庇護欲を煽られた社長は、ウブな幼馴染を甘く攻め堕とす
「ありがとう、でも今日はいい」
「珍しいな、椎花が断るなんて」
「ちょっと、頭痛くて」
つい嘘をついてしまった。だがそれが間違いだった。千晃くんが心配して部屋へ入ってきたのだ。
「大丈夫? 薬あるけど飲む?」
布団の中に潜り込む私に優しく問いかけてきて、びくりと体が震えた。
「……い、いい。いらない。苦いの嫌いだから」
「なに子供みたいなこと言っているんだよ」
クスクスと笑う声が背後から聞こえる。朝出て行った時と変わらない声色に胸がキュッと苦しくなる。
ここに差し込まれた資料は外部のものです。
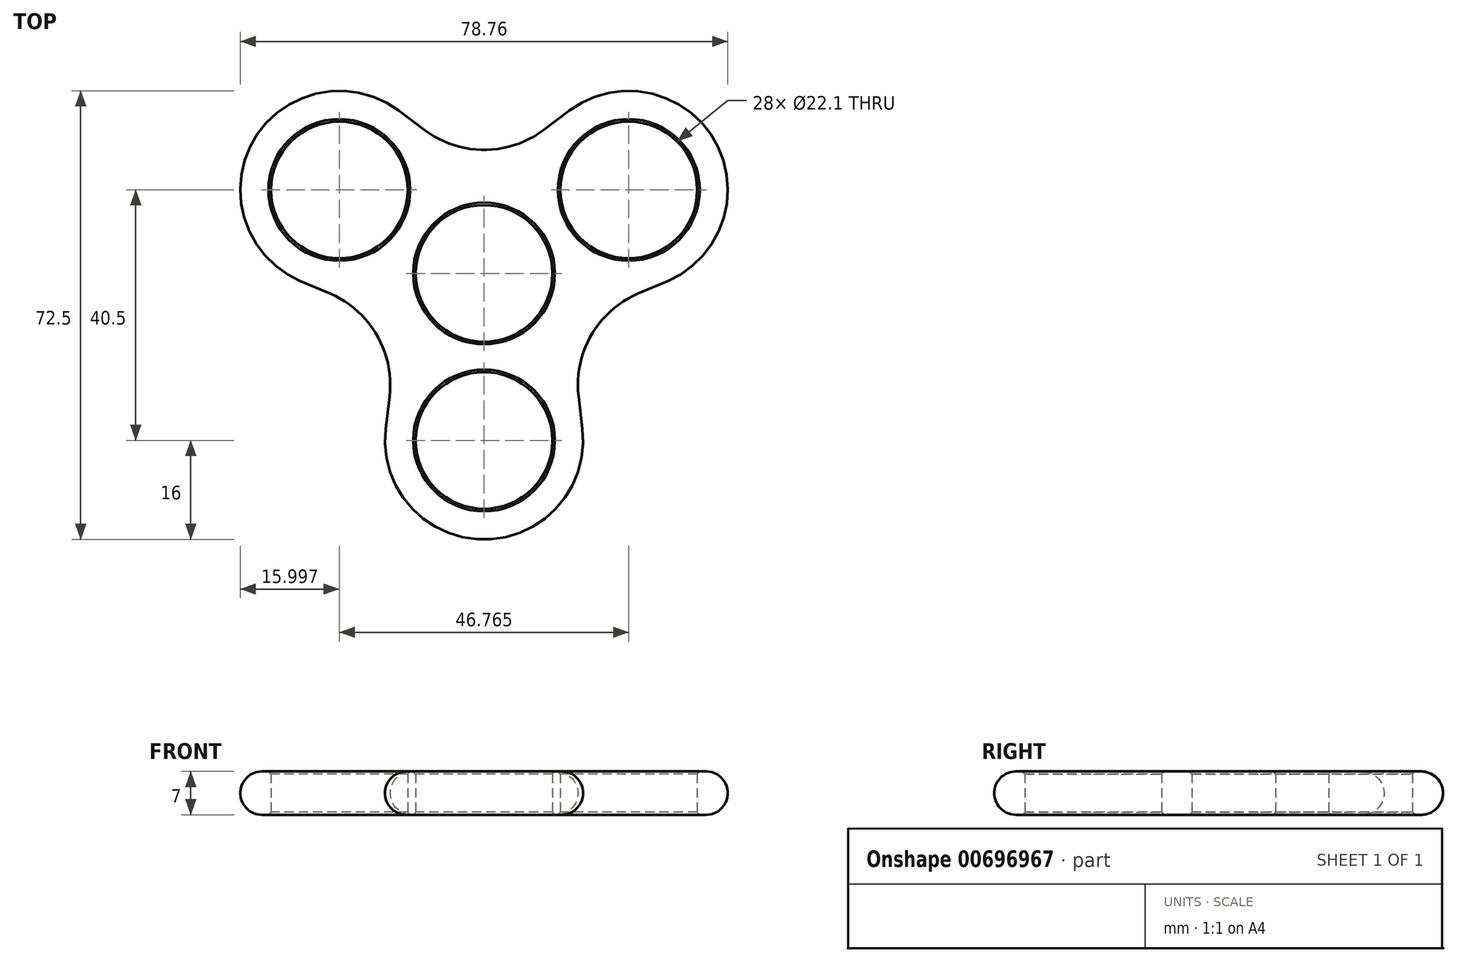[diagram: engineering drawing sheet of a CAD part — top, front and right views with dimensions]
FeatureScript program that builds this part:
annotation { "Feature Type Name" : "Feature", "Feature Type Description" : "" }
export const myFeature = defineFeature(function(context is Context, id is Id, definition is map)
    precondition{}
    {
        {
            var Q0;
            Q0=qCreatedBy(makeId("Top.planeOp"),FACE);
            var sketch = newSketch(context, id + "F0", { "sketchPlane" : qUnion([Q0])});
            skLineSegment(sketch, "E0", {"start": v(0, 0) * mm, "end": v(0, -27) * mm, "construction": true});
            skLineSegment(sketch, "E1", {"start": v(0, 0) * mm, "end": v(23.38, 13.5) * mm, "construction": true});
            skLineSegment(sketch, "E2", {"start": v(0, 0) * mm, "end": v(-23.38, 13.5) * mm, "construction": true});
            skCircle(sketch, "E3", {"center": v(-23.38, 13.5) * mm, "radius": 11.05 * mm});
            skCircle(sketch, "E4", {"center": v(23.38, 13.5) * mm, "radius": 11.05 * mm});
            skCircle(sketch, "E5", {"center": v(0, -27) * mm, "radius": 11.05 * mm});
            skCircle(sketch, "E6", {"center": v(0, 0) * mm, "radius": 11.05 * mm});
            skArc(sketch, "E7", {"start": v(-13.8, 26.32) * mm, "mid": v(-37.24, 21.5) * mm, "end": v(-29.7, -1.2) * mm});
            skLineSegment(sketch, "E8", {"start": v(-9.58, 23.16) * mm, "end": v(-13.8, 26.32) * mm});
            skLineSegment(sketch, "E9", {"start": v(9.58, 23.16) * mm, "end": v(13.8, 26.32) * mm});
            skPoint(sketch, "E10.visualSharp", {"position": v(0, 16) * mm});
            skArc(sketch, "E10.filletArc", {"start": v(-9.58, 23.16) * mm, "mid": v(0, 19.97) * mm, "end": v(9.58, 23.16) * mm});
            skLineSegment(sketch, "E11", {"start": v(0, 0) * mm, "end": v(-43.3, -25) * mm, "construction": true});
            skLineSegment(sketch, "E12", {"start": v(0, 0) * mm, "end": v(43.3, -25) * mm, "construction": true});
            skLineSegment(sketch, "E13", {"start": v(15.27, -19.87) * mm, "end": v(15.89, -25.11) * mm});
            skLineSegment(sketch, "E14", {"start": v(-15.27, -19.87) * mm, "end": v(-15.89, -25.11) * mm});
            skLineSegment(sketch, "E15", {"start": v(-24.84, -3.28) * mm, "end": v(-29.7, -1.2) * mm});
            skLineSegment(sketch, "E16", {"start": v(24.84, -3.28) * mm, "end": v(29.7, -1.2) * mm});
            skPoint(sketch, "E17.visualSharp", {"position": v(13.86, -8) * mm});
            skArc(sketch, "E17.filletArc", {"start": v(24.84, -3.28) * mm, "mid": v(17.3, -9.99) * mm, "end": v(15.27, -19.87) * mm});
            skPoint(sketch, "E18.visualSharp", {"position": v(-13.86, -8) * mm});
            skArc(sketch, "E18.filletArc", {"start": v(-15.27, -19.87) * mm, "mid": v(-17.3, -9.99) * mm, "end": v(-24.84, -3.28) * mm});
            skArc(sketch, "E19.trimOffspring", {"start": v(29.7, -1.2) * mm, "mid": v(37.24, 21.5) * mm, "end": v(13.8, 26.32) * mm});
            skArc(sketch, "E20.trimOffspring", {"start": v(-15.89, -25.11) * mm, "mid": v(0, -43) * mm, "end": v(15.89, -25.11) * mm});
            skSolve(sketch);
        }
        {
            var Q0;
            Q0=qSketchRegion(id+"F0",true);
            extrude(context, id + "F1", {"entities" : qUnion([Q0]), "depth" : 7 * mm, "offsetDistance" : 25 * mm});
        }
        {
            var Q0;
            Q0=makeQuery(id+"F1.opExtrude","CAP_EDGE",EDGE,{"disambiguationData":[OSD([sQuery(id+"F0.wireOp",EDGE,"E6")])],"isStart":false});
            var Q1;
            Q1=makeQuery(id+"F1.opExtrude","CAP_EDGE",EDGE,{"disambiguationData":[OSD([sQuery(id+"F0.wireOp",EDGE,"E6")])],"isStart":true});
            var Q2;
            Q2=makeQuery(id+"F1.opExtrude","CAP_EDGE",EDGE,{"disambiguationData":[OSD([sQuery(id+"F0.wireOp",EDGE,"E5")])],"isStart":false});
            var Q3;
            Q3=makeQuery(id+"F1.opExtrude","CAP_EDGE",EDGE,{"disambiguationData":[OSD([sQuery(id+"F0.wireOp",EDGE,"E5")])],"isStart":true});
            var Q4;
            Q4=makeQuery(id+"F1.opExtrude","CAP_EDGE",EDGE,{"disambiguationData":[OSD([sQuery(id+"F0.wireOp",EDGE,"E3")])],"isStart":false});
            var Q5;
            Q5=makeQuery(id+"F1.opExtrude","CAP_EDGE",EDGE,{"disambiguationData":[OSD([sQuery(id+"F0.wireOp",EDGE,"E3")])],"isStart":true});
            var Q6;
            Q6=makeQuery(id+"F1.opExtrude","CAP_EDGE",EDGE,{"disambiguationData":[OSD([sQuery(id+"F0.wireOp",EDGE,"E4")])],"isStart":false});
            var Q7;
            Q7=makeQuery(id+"F1.opExtrude","CAP_EDGE",EDGE,{"disambiguationData":[OSD([sQuery(id+"F0.wireOp",EDGE,"E4")])],"isStart":true});
            chamfer(context, id + "F2", {"entities" : qUnion([Q0, Q1, Q2, Q3, Q4, Q5, Q6, Q7]), "width" : 0.4 * mm, "tangentPropagation" : true});
        }
        {
            var Q0;
            Q0=makeQuery(id+"F1.opExtrude","CAP_EDGE",EDGE,{"disambiguationData":[OSD([sQuery(id+"F0.wireOp",EDGE,"E20.trimOffspring")])],"isStart":false});
            var Q1;
            Q1=makeQuery(id+"F1.opExtrude","CAP_EDGE",EDGE,{"disambiguationData":[OSD([sQuery(id+"F0.wireOp",EDGE,"E20.trimOffspring")])],"isStart":true});
            fillet(context, id + "F3", {"entities" : qUnion([Q0, Q1]), "radius" : 3.5 * mm, "tangentPropagation" : true, "allowEdgeOverflow" : false});
        }
    });
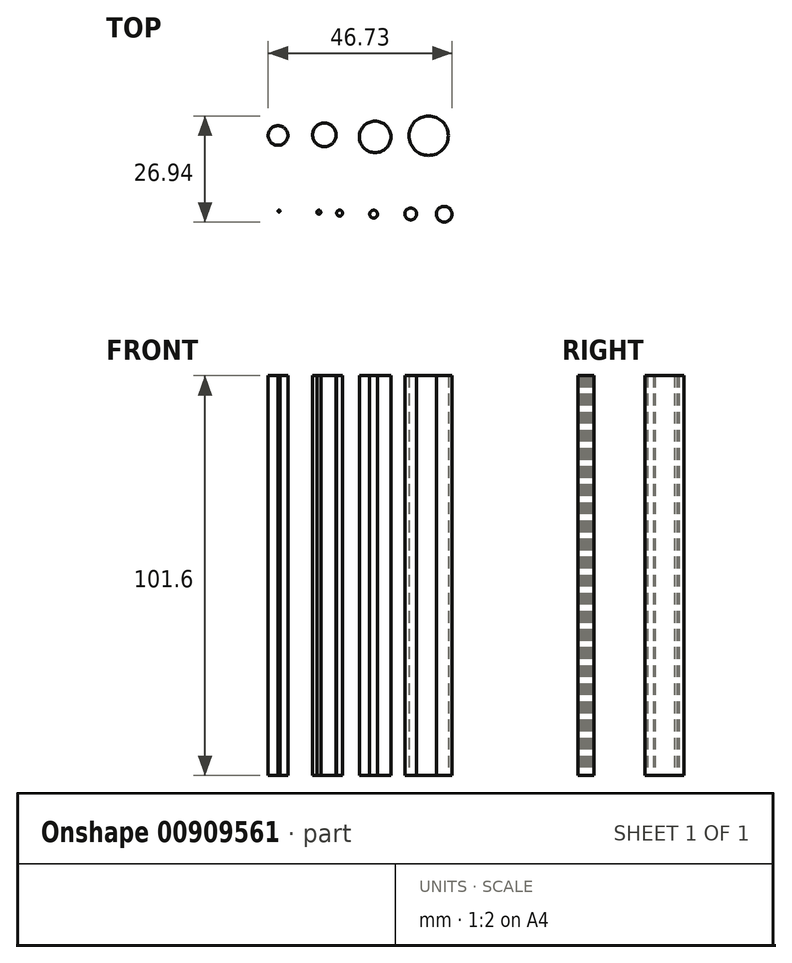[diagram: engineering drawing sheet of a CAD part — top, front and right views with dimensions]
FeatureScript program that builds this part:
annotation { "Feature Type Name" : "Feature", "Feature Type Description" : "" }
export const myFeature = defineFeature(function(context is Context, id is Id, definition is map)
    precondition{}
    {
        {
            var Q0;
            Q0=qCreatedBy(makeId("Top.planeOp"),FACE);
            var sketch = newSketch(context, id + "F0", { "sketchPlane" : qUnion([Q0])});
            skCircle(sketch, "E0", {"center": v(27, 14.36) * mm, "radius": 0.25 * mm});
            skCircle(sketch, "E1", {"center": v(37.12, 14.05) * mm, "radius": 0.5 * mm});
            skCircle(sketch, "E2", {"center": v(42.38, 13.83) * mm, "radius": 0.75 * mm});
            skCircle(sketch, "E3", {"center": v(51.02, 13.56) * mm, "radius": 1 * mm});
            skCircle(sketch, "E4", {"center": v(60.43, 13.61) * mm, "radius": 1.5 * mm});
            skCircle(sketch, "E5", {"center": v(68.95, 13.55) * mm, "radius": 2 * mm});
            skCircle(sketch, "E6", {"center": v(26.72, 33.55) * mm, "radius": 2.5 * mm});
            skCircle(sketch, "E7", {"center": v(38.5, 33.7) * mm, "radius": 3 * mm});
            skCircle(sketch, "E8", {"center": v(64.99, 33.49) * mm, "radius": 5 * mm});
            skCircle(sketch, "E9", {"center": v(51.4, 33.2) * mm, "radius": 4 * mm});
            skSolve(sketch);
        }
        {
            var Q0;
            Q0=qSketchRegion(id+"F0",true);
            extrude(context, id + "F1", {"entities" : qUnion([Q0]), "depth" : 101.6 * mm, "offsetDistance" : 25 * mm});
        }
    });
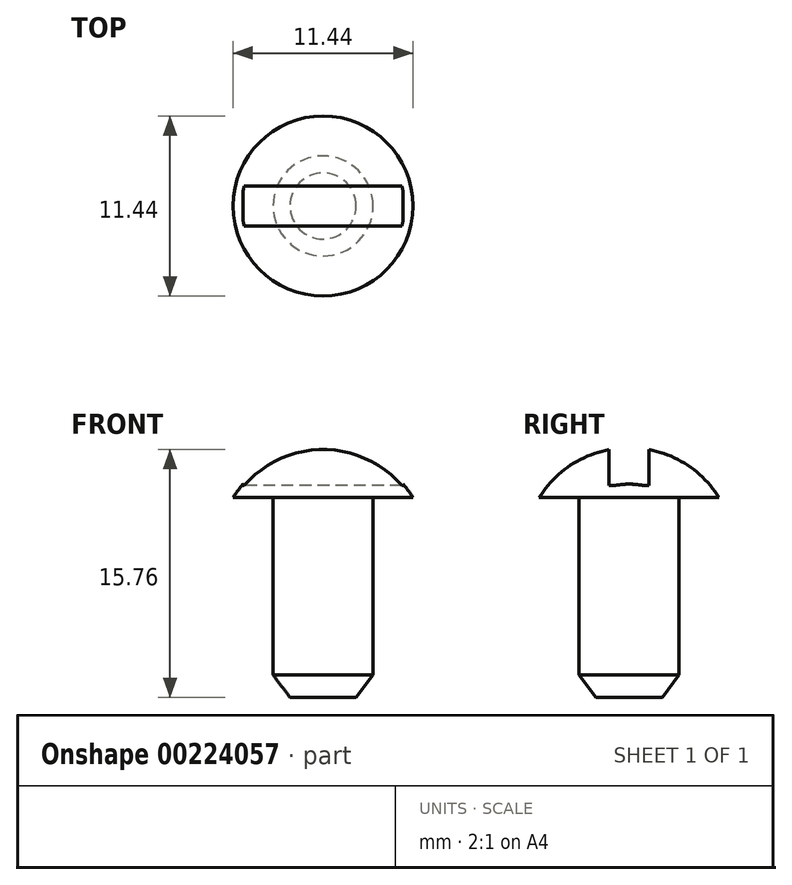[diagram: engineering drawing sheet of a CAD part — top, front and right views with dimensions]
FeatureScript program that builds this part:
annotation { "Feature Type Name" : "Feature", "Feature Type Description" : "" }
export const myFeature = defineFeature(function(context is Context, id is Id, definition is map)
    precondition{}
    {
        {
            var Q0;
            Q0=qCreatedBy(makeId("Front.planeOp"),FACE);
            var sketch = newSketch(context, id + "F0", { "sketchPlane" : qUnion([Q0])});
            skLineSegment(sketch, "E0.bottom", {"start": v(0, 0) * mm, "end": v(2.1, 0) * mm});
            skLineSegment(sketch, "E0.left", {"start": v(0, 0) * mm, "end": v(0, 15.88) * mm});
            skLineSegment(sketch, "E0.right", {"start": v(3.18, 1.46) * mm, "end": v(3.17, 12.7) * mm});
            skLineSegment(sketch, "E1", {"start": v(3.17, 12.7) * mm, "end": v(5.12, 12.7) * mm});
            skLineSegment(sketch, "E2", {"start": v(2.1, 0) * mm, "end": v(3.18, 1.46) * mm});
            skLineSegment(sketch, "E3", {"start": v(3.17, 12.7) * mm, "end": v(5.72, 12.7) * mm});
            skArc(sketch, "E4", {"start": v(5.72, 12.7) * mm, "mid": v(3.27, 15.03) * mm, "end": v(0, 15.88) * mm});
            skPoint(sketch, "E5.orphan", {"position": v(0, 12.7) * mm});
            skSolve(sketch);
        }
        {
            var Q0;
            Q0=makeQuery(id+"F0.imprint","IMPRINT",FACE,{"disambiguationData":[TD([[makeQuery(id+"F0.imprint","IMPRINT",EDGE,{"derivedFrom":sQuery(id+"F0.wireOp",EDGE,"E0.bottom")}),1.0]])]});
            var Q1;
            Q1=sQuery(id+"F0.wireOp",EDGE,"E0.left");
            revolve(context, id + "F1", {"entities" : qUnion([Q0]), "axis" : qUnion([Q1]), "revolveType" : RevolveType.FULL});
        }
        {
            var Q0;
            Q0=qCreatedBy(makeId("Top.planeOp"),FACE);
            cPlane(context, id + "F2", {"entities" : qUnion([Q0]), "cplaneType" : CPlaneType.OFFSET, "offset" : 13.46 * mm, "width" : 152.4 * mm, "height" : 152.4 * mm});
        }
        {
            var Q0;
            Q0=qCreatedBy(id+"F2.planeOp",FACE);
            var sketch = newSketch(context, id + "F3", { "sketchPlane" : qUnion([Q0])});
            skLineSegment(sketch, "E6.bottom", {"start": v(5.08, 1.27) * mm, "end": v(-5.08, 1.27) * mm});
            skLineSegment(sketch, "E6.top", {"start": v(5.08, -1.27) * mm, "end": v(-5.08, -1.27) * mm});
            skLineSegment(sketch, "E6.left", {"start": v(5.08, 1.27) * mm, "end": v(5.08, -1.27) * mm});
            skLineSegment(sketch, "E6.right", {"start": v(-5.08, 1.27) * mm, "end": v(-5.08, -1.27) * mm});
            skPoint(sketch, "E6.middle", {"position": v(0, 0) * mm});
            skSolve(sketch);
        }
        {
            var Q0;
            Q0 = qSketchRegion(id + "F3", true);
            extrude(context, id + "F4", {"entities" : qUnion([Q0]), "operationType" : NewBodyOperationType.REMOVE, "depth" : 76.2 * mm});
        }
    });
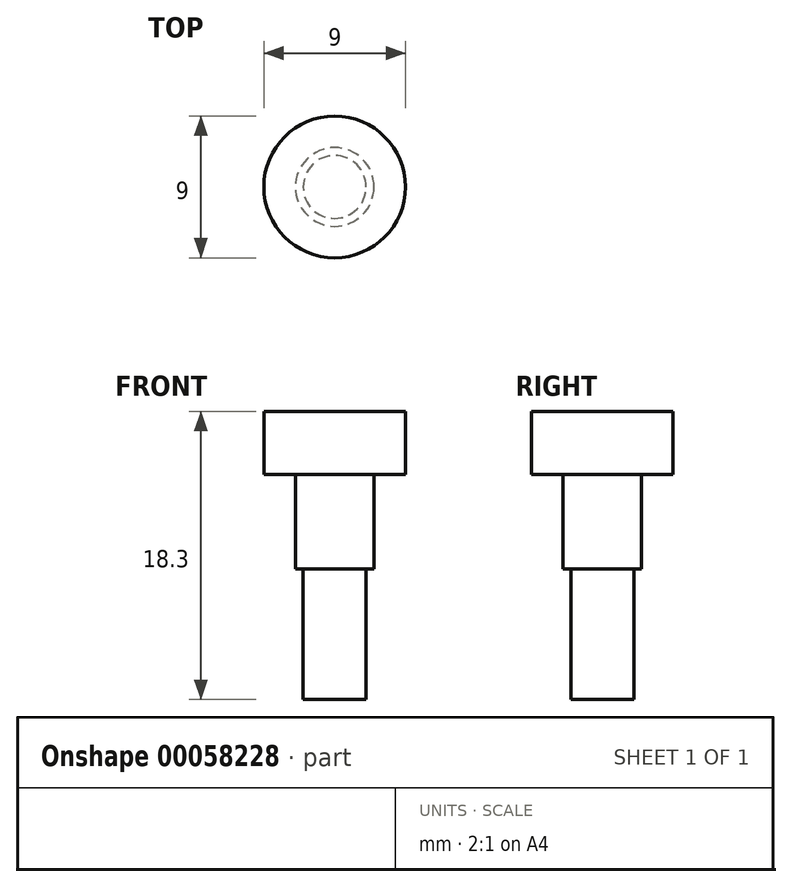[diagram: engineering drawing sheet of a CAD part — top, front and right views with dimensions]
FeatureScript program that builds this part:
annotation { "Feature Type Name" : "Feature", "Feature Type Description" : "" }
export const myFeature = defineFeature(function(context is Context, id is Id, definition is map)
    precondition{}
    {
        {
            var Q0;
            Q0=qCreatedBy(makeId("Front.planeOp"),FACE);
            var sketch = newSketch(context, id + "F0", { "sketchPlane" : qUnion([Q0])});
            skLineSegment(sketch, "E0", {"start": v(0, 0) * mm, "end": v(0, 18.3) * mm});
            skLineSegment(sketch, "E1", {"start": v(0, 18.3) * mm, "end": v(4.5, 18.3) * mm});
            skLineSegment(sketch, "E2", {"start": v(4.5, 18.3) * mm, "end": v(4.5, 14.3) * mm});
            skLineSegment(sketch, "E3", {"start": v(4.5, 14.3) * mm, "end": v(2.5, 14.3) * mm});
            skLineSegment(sketch, "E4", {"start": v(2.5, 14.3) * mm, "end": v(2.5, 8.3) * mm});
            skLineSegment(sketch, "E5", {"start": v(2.5, 8.3) * mm, "end": v(2, 8.3) * mm});
            skLineSegment(sketch, "E6", {"start": v(2, 8.3) * mm, "end": v(2, 0) * mm});
            skLineSegment(sketch, "E7", {"start": v(2, 0) * mm, "end": v(0, 0) * mm});
            skSolve(sketch);
        }
        {
            var Q0;
            Q0 = qSketchRegion(id + "F0", true);
            var Q1;
            Q1=sQuery(id+"F0.wireOp",EDGE,"E0");
            revolve(context, id + "F1", {"entities" : qUnion([Q0]), "axis" : qUnion([Q1]), "revolveType" : RevolveType.FULL});
        }
    });
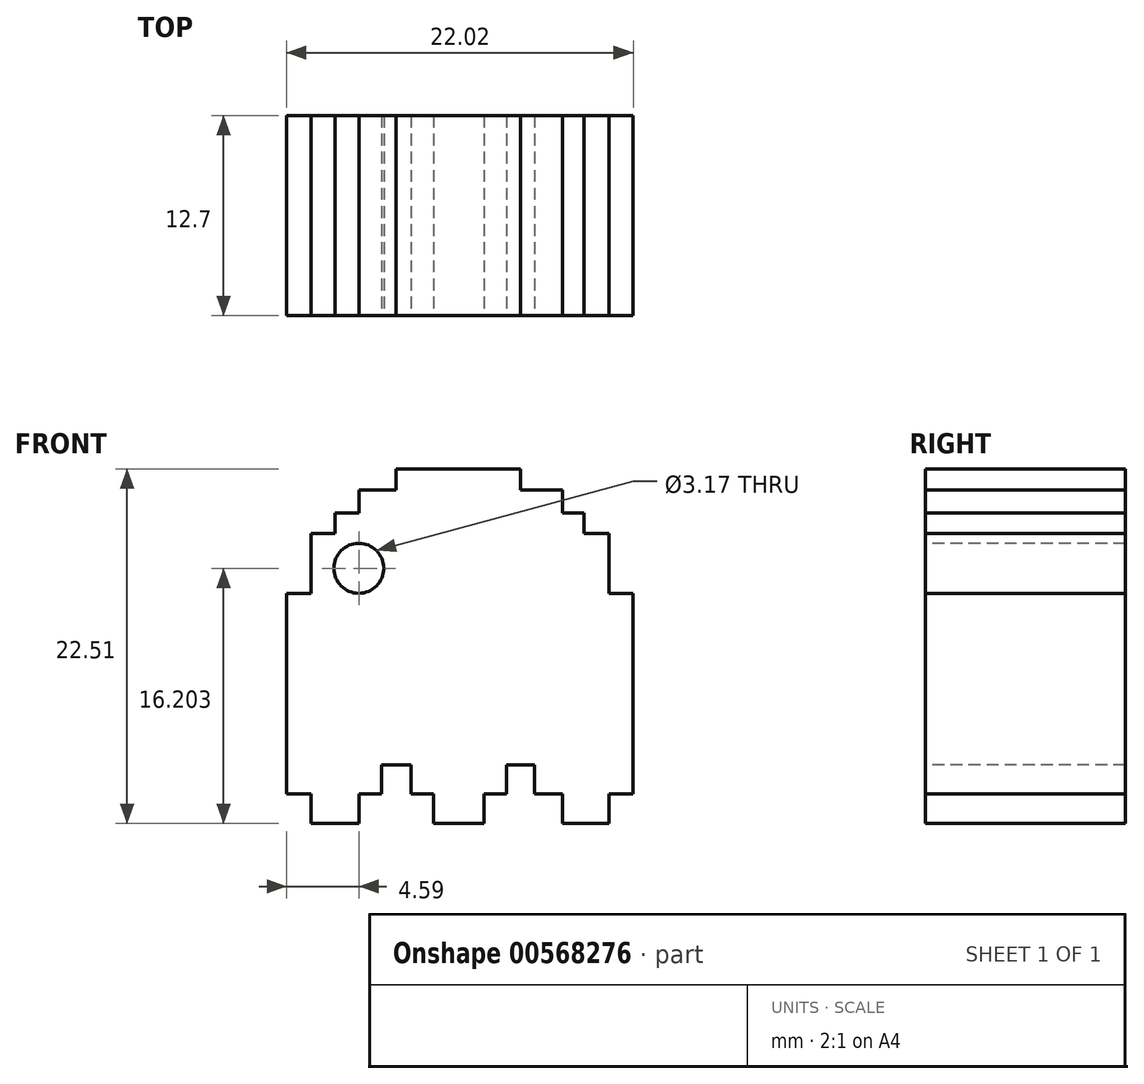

千晃くん、私は千晃くんの幸せを邪魔している? 本当は、彼女と結婚したいの? そうストレートに聞けたらいいのに、私にはそれを確かめる勇気がない。
「熱は?」
「計ってない」
私の傍で佇む千晃くんからは、少しアルコールの香りがする。それに、甘い香水の様な香りも。これは三条さんの? やっぱり一緒に居たんだね。
「ちょっと額、触るよ」
そう言って千晃くんの手が伸びてくるのを感じた。慌てて阻止しようとすると、ハラリと上掛けの布団がめくれ、その刹那、目が合ってしまい、慌てて中に潜り込んだ。しまった、見られてしまった。